As a series of innovative AI agents focused on proxy workflows are launched, they threaten to disrupt traditional industries and suppress pricing power across the broader economy. Since this year, concerns that “the AI super wave may compress corporate profits, disrupt employment, and cause deflation” have rapidly spilled over into software, private credit, real estate services, and insurance sectors.
The core reason for this round of software stock plunges and sector-wide declines is the pessimistic view that “AI disrupts everything.” Since February, this narrative has swept global financial markets, driven by the launch of a series of AI tools and proxy AI agent collaboration platforms by Anthropic, triggering a broad sell-off in SaaS subscription stocks and the wider software sector. The panic among global software investors, known as the “Anthropic storm,” began earlier in February when Anthropic released a major legal plugin for its rapidly popular Claude Cowork AI agent.
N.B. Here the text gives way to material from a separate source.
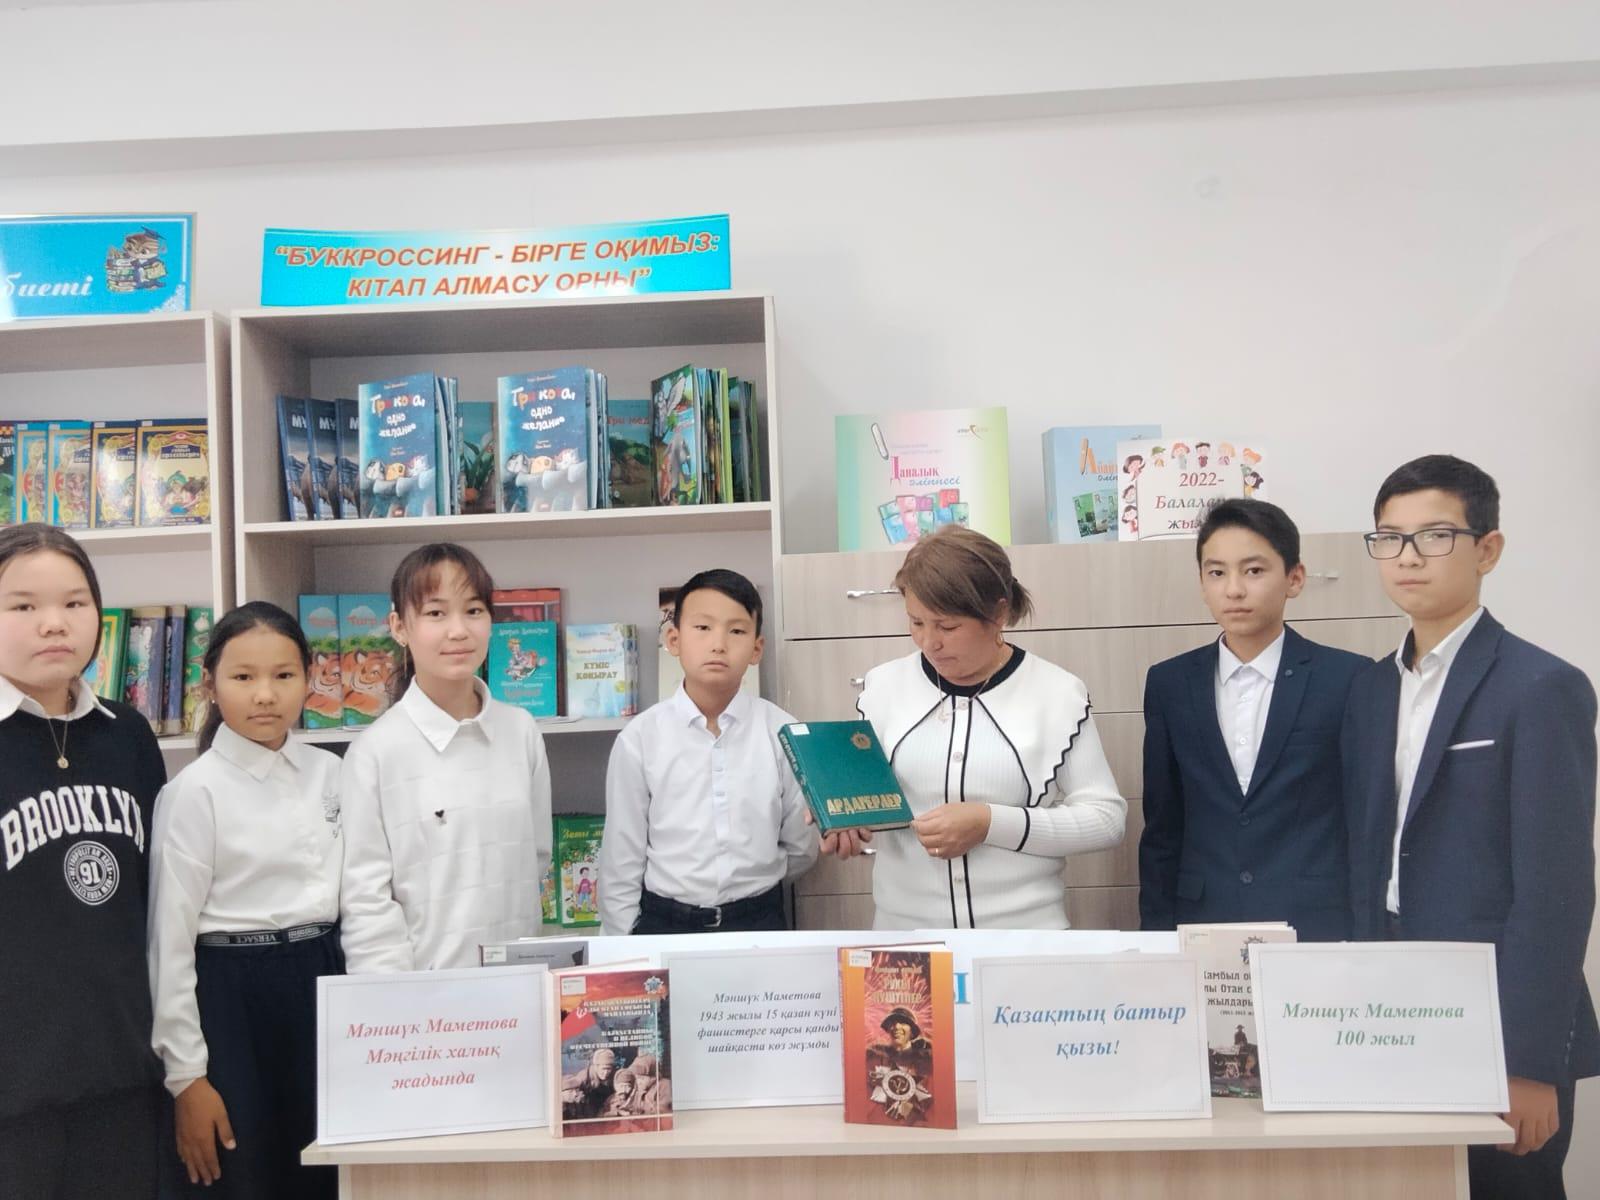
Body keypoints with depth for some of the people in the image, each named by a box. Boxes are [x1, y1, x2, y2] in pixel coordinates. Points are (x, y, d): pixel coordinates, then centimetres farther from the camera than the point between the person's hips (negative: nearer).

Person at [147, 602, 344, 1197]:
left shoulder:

This super tool for contract review, enabling low-threshold AI automation, caused billions of dollars in market value to evaporate from companies like Thomson Reuters and RELX (LexisNexis parent).
The selling pressure driven by the “Anthropic AI storm” persisted from late February through March. Recently, Anthropic launched Claude Code Security, an AI-powered cybersecurity vulnerability scanner. This caused cybersecurity firms like CrowdStrike, Cloudflare, and Okta to plunge 8-10% in a single trading day. After Anthropic claimed that its Claude Code could help enterprises automate processes on IBM systems with minimal barriers, IBM experienced its worst single-day stock decline in over 25 years.
Private Credit Risks Resemble Pre-2008?
Morgan Stanley stated that within the overall portfolio of Business Development Companies (BDCs), the software sector is the largest, with an exposure of about 26%. Its analysts said that securitized private credit loans, including private credit collateralized loan obligations (CLOs), have about 19% exposure to the software industry, with many high-risk loans maturing soon.
These strategists cited PitchBook data indicating that software loans in direct lending face a high “front-loading” risk, with 11% maturing by 2027 and another 20% in 2028.
Anxieties around this sector have significantly increased redemption requests for private credit funds, with managers debating how best to respond to investors seeking to withdraw funds.
Last week, after redemption requests far exceeded typical quarterly thresholds, Morgan Stanley and Cliffwater LLC imposed limits on withdrawals and asset redemptions for their multi-billion-dollar private debt funds.
It’s worth noting that while some market observers compare the current private credit crisis to the subprime mortgage crisis before the 2008 financial crisis, Morgan analysts generally believe that although risks are emerging in the broader private credit space, these are not systemic risks, and the threat of spillover effects to the wider market remains limited.
As of Q3 last year, assets held by Business Development Companies allowing retail investors to access private credit totaled $530 billion. This has raised concerns that the inherent illiquidity of private credit could harm less experienced investors and weaken one of the main growth drivers of these markets in recent years.
Morgan’s analysts pointed out: “The sharp slowdown in retail investor demand for private credit could shift the buyer base more toward institutional investors and suppress future growth of the private credit market.”